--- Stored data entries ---

______

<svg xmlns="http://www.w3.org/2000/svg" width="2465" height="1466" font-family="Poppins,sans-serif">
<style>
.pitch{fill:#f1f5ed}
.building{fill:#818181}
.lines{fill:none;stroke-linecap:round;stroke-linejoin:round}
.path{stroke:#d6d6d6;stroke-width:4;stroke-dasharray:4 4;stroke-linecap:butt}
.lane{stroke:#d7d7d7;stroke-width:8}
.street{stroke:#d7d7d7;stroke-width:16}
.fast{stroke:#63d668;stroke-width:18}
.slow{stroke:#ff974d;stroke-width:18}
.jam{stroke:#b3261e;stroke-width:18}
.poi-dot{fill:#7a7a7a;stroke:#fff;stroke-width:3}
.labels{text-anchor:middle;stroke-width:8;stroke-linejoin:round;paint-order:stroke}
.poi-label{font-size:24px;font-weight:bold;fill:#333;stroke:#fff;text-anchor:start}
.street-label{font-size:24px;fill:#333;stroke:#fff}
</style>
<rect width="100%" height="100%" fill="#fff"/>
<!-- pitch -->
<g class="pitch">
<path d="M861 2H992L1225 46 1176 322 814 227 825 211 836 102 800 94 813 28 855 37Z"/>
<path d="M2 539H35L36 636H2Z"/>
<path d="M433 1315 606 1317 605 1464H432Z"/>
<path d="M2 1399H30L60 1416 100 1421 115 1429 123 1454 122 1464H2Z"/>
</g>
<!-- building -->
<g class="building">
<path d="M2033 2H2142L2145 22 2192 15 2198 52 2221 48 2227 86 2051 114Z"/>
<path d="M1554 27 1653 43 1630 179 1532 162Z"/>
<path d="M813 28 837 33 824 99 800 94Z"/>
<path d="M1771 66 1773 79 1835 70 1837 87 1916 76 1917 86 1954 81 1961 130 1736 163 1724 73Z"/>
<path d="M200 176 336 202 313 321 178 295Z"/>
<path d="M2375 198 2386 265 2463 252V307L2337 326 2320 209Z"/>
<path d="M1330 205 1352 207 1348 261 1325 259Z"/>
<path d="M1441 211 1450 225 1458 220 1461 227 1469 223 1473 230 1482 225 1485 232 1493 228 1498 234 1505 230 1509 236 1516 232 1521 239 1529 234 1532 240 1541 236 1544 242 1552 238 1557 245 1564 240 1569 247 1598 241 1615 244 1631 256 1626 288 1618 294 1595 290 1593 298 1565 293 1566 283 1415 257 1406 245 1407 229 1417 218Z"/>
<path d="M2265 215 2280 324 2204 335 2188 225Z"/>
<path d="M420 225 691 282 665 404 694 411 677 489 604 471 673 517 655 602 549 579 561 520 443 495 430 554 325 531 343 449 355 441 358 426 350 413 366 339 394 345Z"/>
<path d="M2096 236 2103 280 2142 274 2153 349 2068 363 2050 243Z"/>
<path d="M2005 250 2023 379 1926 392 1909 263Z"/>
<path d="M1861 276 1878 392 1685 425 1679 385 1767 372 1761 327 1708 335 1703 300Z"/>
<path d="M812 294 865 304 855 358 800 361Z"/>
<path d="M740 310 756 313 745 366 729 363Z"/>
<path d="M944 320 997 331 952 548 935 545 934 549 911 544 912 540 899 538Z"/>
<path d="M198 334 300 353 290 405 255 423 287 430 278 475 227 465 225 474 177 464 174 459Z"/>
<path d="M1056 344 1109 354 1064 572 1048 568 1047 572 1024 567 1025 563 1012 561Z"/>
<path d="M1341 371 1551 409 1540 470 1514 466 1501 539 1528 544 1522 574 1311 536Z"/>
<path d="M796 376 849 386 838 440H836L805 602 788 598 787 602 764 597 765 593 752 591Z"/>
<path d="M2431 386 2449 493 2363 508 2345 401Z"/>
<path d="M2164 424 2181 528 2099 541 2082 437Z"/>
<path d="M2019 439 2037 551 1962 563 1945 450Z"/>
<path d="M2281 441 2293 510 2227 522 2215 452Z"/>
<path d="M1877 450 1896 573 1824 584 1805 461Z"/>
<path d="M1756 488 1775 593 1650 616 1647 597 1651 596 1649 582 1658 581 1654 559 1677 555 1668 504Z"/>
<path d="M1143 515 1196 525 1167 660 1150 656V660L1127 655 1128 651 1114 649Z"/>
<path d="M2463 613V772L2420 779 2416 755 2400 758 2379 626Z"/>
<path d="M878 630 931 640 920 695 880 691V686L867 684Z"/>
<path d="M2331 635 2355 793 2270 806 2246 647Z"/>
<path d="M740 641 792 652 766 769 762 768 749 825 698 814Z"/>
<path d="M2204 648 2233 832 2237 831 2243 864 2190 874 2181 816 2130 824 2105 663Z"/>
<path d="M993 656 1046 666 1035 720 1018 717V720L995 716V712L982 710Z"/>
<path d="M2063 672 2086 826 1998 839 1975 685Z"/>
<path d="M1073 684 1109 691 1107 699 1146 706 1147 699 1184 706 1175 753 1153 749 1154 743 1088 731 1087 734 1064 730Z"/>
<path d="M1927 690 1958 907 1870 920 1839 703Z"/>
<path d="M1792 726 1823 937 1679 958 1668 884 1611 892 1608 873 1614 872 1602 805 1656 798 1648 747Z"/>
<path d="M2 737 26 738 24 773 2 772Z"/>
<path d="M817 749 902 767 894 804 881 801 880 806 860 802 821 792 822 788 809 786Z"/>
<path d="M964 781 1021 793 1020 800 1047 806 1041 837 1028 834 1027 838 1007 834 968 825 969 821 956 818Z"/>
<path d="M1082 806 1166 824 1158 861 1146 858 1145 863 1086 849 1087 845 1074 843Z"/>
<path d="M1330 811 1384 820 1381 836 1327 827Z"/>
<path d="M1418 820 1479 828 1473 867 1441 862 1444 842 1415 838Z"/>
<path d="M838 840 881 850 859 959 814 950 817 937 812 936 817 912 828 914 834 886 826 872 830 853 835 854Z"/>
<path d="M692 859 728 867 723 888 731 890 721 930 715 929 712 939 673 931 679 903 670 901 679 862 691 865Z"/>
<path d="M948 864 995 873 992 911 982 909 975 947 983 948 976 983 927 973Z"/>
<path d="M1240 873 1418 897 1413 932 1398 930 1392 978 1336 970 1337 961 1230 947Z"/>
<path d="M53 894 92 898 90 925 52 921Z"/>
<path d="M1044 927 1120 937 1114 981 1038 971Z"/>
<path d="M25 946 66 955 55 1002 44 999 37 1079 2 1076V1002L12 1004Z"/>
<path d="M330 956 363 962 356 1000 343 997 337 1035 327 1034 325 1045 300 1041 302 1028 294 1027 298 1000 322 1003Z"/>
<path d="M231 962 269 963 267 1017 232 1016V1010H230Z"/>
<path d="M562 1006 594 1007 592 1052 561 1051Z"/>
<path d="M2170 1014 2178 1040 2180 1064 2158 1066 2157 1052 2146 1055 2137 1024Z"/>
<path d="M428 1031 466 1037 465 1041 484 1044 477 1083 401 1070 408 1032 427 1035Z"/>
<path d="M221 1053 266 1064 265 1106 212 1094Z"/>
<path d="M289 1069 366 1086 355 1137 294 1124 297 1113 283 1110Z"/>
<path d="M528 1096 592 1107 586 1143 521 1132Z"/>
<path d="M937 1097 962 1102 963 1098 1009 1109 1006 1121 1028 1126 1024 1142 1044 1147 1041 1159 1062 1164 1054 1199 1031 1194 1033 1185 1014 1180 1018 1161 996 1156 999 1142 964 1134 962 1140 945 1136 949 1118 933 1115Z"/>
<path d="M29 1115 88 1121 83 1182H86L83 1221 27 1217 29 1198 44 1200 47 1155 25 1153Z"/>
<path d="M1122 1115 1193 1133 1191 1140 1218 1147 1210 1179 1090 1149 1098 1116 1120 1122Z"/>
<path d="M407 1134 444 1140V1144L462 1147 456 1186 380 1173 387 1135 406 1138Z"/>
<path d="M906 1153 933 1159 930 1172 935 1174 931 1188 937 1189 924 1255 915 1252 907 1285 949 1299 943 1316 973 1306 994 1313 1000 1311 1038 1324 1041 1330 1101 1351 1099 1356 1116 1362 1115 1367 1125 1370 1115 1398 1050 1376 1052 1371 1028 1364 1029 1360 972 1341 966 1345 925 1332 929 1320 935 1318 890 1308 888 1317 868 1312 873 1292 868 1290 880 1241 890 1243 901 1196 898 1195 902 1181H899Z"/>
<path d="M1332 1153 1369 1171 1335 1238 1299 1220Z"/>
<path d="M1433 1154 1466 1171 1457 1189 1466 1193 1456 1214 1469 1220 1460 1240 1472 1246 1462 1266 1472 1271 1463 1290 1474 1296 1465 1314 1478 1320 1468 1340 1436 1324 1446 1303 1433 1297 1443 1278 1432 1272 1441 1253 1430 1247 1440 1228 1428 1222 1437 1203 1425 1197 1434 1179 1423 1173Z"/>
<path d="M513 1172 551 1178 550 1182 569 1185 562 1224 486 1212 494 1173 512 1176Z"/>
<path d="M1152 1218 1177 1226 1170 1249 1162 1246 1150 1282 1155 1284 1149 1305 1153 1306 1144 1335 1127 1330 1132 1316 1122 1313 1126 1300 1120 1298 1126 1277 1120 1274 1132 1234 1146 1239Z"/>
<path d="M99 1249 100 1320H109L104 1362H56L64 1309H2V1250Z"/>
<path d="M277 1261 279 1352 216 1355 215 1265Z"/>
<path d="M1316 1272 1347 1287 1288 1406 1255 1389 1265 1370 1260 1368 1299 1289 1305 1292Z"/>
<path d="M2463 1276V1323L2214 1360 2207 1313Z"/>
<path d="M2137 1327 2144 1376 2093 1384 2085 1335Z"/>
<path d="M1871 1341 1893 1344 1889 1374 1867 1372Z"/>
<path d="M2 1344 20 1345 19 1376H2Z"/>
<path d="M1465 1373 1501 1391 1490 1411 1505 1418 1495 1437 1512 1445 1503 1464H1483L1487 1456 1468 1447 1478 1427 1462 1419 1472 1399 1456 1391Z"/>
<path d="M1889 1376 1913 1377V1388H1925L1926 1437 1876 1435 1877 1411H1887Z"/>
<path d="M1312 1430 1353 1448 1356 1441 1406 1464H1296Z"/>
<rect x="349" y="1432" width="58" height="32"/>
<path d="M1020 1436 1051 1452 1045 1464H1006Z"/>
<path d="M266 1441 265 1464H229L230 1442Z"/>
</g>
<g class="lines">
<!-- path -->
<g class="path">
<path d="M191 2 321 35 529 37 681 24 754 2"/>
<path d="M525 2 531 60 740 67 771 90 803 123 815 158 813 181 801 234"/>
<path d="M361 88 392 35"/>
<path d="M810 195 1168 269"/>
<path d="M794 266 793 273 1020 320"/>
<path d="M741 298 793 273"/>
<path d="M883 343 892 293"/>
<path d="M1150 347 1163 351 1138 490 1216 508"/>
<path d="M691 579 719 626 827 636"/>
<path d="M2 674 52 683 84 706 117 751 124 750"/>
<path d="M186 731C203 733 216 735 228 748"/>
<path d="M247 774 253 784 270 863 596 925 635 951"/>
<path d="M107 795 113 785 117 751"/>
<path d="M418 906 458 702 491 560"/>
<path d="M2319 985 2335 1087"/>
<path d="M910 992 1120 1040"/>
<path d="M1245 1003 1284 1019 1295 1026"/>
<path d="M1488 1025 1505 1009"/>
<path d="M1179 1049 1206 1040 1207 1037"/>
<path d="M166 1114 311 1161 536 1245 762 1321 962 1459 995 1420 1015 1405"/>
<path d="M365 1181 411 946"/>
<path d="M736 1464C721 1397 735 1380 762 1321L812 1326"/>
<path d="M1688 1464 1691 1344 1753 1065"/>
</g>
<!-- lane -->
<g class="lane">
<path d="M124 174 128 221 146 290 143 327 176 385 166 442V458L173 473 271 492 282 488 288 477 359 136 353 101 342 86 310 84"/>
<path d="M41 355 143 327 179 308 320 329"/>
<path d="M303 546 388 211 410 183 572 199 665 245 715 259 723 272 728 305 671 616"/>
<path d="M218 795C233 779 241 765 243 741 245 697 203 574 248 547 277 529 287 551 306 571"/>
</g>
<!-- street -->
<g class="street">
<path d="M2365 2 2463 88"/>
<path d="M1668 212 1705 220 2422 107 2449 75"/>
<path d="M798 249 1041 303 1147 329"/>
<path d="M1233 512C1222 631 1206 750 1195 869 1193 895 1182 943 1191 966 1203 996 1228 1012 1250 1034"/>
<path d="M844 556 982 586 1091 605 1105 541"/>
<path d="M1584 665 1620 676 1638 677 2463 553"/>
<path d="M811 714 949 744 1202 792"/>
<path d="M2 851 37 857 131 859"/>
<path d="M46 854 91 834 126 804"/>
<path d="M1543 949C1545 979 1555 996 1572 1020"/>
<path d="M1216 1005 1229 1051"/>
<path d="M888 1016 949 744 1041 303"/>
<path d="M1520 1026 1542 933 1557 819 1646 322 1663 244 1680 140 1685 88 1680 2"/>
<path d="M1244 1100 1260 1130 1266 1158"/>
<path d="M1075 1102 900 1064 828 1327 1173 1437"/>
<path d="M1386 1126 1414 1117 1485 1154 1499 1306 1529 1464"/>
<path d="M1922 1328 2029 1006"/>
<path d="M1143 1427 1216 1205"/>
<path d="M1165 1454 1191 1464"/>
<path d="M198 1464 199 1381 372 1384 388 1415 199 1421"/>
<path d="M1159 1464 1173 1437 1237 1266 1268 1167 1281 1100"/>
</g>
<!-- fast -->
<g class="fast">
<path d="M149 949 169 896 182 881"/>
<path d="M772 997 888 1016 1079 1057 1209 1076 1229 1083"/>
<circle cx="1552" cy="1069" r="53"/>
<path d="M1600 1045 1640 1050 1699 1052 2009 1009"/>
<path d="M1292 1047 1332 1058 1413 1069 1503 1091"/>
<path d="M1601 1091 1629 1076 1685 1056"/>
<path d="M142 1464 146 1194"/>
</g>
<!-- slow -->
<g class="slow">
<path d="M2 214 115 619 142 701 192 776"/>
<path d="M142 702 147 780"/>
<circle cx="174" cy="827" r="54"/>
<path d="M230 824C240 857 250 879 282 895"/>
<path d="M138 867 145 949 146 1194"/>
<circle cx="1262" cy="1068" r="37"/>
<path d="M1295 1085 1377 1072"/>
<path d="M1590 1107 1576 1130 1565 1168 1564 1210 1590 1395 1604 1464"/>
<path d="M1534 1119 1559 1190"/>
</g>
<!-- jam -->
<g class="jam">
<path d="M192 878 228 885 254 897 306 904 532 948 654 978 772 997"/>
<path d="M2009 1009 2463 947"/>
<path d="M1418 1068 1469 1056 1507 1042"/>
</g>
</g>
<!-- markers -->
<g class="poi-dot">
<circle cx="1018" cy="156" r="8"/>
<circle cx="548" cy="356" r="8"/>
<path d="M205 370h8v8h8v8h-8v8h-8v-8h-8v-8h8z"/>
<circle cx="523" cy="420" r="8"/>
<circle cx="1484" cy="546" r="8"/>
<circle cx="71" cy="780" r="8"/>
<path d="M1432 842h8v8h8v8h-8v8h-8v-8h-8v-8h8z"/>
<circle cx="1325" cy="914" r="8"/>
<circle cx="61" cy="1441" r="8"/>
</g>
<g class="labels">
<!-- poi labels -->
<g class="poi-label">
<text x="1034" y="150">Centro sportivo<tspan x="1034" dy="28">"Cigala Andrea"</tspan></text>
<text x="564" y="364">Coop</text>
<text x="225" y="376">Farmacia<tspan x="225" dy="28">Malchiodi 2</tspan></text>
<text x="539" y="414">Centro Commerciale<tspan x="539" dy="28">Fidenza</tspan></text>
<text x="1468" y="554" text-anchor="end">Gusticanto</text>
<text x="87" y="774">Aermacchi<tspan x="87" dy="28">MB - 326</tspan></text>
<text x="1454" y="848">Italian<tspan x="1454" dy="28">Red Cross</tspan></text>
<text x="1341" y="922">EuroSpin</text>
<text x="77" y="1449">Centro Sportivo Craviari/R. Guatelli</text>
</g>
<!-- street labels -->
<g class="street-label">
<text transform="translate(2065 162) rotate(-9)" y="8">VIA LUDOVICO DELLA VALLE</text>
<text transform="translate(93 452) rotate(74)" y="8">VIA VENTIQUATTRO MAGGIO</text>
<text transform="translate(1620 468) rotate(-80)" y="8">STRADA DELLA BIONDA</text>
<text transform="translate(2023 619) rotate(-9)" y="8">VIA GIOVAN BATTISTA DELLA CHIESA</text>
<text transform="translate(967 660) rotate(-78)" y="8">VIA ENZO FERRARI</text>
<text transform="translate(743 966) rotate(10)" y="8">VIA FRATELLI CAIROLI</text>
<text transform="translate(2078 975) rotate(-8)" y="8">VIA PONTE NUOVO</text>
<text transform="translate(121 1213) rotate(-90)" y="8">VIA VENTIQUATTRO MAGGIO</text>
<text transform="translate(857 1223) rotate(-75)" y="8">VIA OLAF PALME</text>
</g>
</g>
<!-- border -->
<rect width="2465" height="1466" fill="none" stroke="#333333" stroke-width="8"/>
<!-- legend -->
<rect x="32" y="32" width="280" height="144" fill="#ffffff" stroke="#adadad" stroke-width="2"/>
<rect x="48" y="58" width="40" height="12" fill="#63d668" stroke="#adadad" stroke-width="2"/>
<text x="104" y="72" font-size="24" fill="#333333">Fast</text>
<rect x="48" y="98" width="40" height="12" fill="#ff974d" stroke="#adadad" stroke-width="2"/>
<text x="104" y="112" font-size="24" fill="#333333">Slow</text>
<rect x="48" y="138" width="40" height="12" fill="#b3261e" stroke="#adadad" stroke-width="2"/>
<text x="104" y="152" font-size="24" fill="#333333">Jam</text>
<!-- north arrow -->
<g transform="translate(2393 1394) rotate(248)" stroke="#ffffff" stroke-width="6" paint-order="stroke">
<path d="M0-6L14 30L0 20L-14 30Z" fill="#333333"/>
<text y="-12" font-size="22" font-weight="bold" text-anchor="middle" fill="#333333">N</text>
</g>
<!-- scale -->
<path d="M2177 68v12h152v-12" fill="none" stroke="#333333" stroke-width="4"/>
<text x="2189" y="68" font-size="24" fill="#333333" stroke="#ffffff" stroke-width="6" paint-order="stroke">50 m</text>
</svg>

______

--- Task brief ---
The answer must consist of every line above that contains the word "round".

--- Answer to the exercise ---
.lines{fill:none;stroke-linecap:round;stroke-linejoin:round}
.labels{text-anchor:middle;stroke-width:8;stroke-linejoin:round;paint-order:stroke}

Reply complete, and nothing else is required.